Tier 2 Internal Models

`PipelineConfig`

Defaults and bounds:

chunk_size: int = 512 (64..2048)
chunk_overlap: int = 50 (0..500)
similarity_threshold: float = 0.3 (0.0..1.0)
top_k: int = 10 (1..50)
embedding_model: EmbeddingModel = GENERAL
use_reranking: bool = False
context_window_limit: int = 4096 (512..16384)

Validation:

chunk_overlap < chunk_size (model validator)

`QueryResult`

Per-query retrieval result:

query_id: int
query_text: str
retrieved_chunk_ids: list[int]
retrieval_scores: list[float]
n_retrieved: int
coverage_score: float (0..1)
precision_score: float (0..1)
is_multi_hop: bool = False

Metric definitions:

coverage = |R_agent ∩ R*| / |R*|
precision = |R_agent ∩ R*| / |R_agent|

`QualityMetrics`

Aggregate metrics:

mean_coverage: float
mean_precision: float
mean_recall: float
n_empty_retrievals: int
n_context_overflows: int
multi_hop_coverage: float | None

`CorpusStats`

Static corpus metadata:

domain: Domain
n_documents: int
n_chunks: int
avg_chunk_tokens: int
has_near_duplicates: bool
n_queries: int
n_multi_hop_queries: int

`Reward`

value: float
components: dict[str, float]

Component names emitted by environment reward logic:

progress_reward
delta_bonus
empty_retrieval_signal
overflow_signal
step_cost
redundancy_penalty
invalid_action_penalty (only when the last action had invalid params)

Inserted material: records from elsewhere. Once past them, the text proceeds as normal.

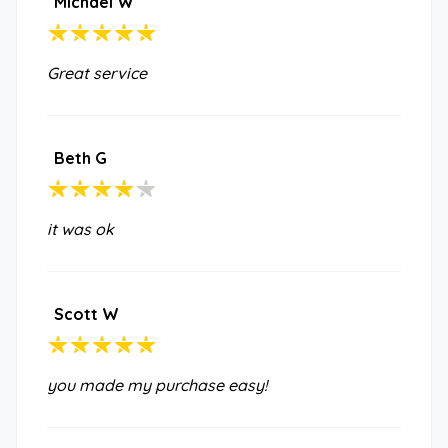
Michael W
Great service
Beth G
it was ok
Scott W
you made my purchase easy!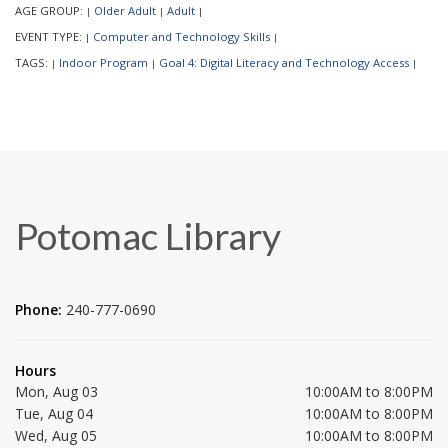
AGE GROUP:
Older Adult
Adult
|
|
|
EVENT TYPE:
Computer and Technology Skills
|
|
TAGS:
Indoor Program
Goal 4: Digital Literacy and Technology Access
|
|
|
Potomac Library
Phone:
240-777-0690
Hours
Mon, Aug 03
10:00AM to 8:00PM
Tue, Aug 04
10:00AM to 8:00PM
Wed, Aug 05
10:00AM to 8:00PM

Terminal submit components:

terminal_success (successful submit)
terminal_failure (unsuccessful submit)

Terminal submit rewards are handled directly in action routing:

success: 0.7 + 0.3 * task_score (clipped to [0.7, 1.0])
failure: 0.2 * task_score (clipped to [0.0, 0.2])

`FaultConfig`

Internal fault descriptor:

fault_type: FaultType
params: dict[str, Any] = {}
description: str = ""

`InternalState`

Server-side state:

injected_faults: list[FaultConfig]
episode_seed: int
action_history: list[RAGDebugAction]
reward_history: list[float]

Properties:

total_reward
fault_names

`EpisodeResult`

Post-episode summary model (not currently exposed via custom app endpoint):

task_id: int
task_score: float (0..1)
success: bool
n_steps: int
total_reward: float
final_metrics: QualityMetrics
fault_names: list[str]
action_history: list[RAGDebugAction]

Runtime Scoring Rules (Environment)

From server/rag_debug_env_environment.py:

Task score:

Task 1 and 2:
- 0.60 * mean_coverage + 0.25 * mean_precision + 0.15 * (1 - n_steps/max_steps)
Task 3:
- 0.55 * mean_coverage + 0.25 * mean_precision + 0.20 * multi_hop_coverage

Success checks:

Task 1: task_score >= 0.75
Task 2: task_score >= 0.75
Task 3: task_score >= 0.70 and multi_hop_coverage > 0.60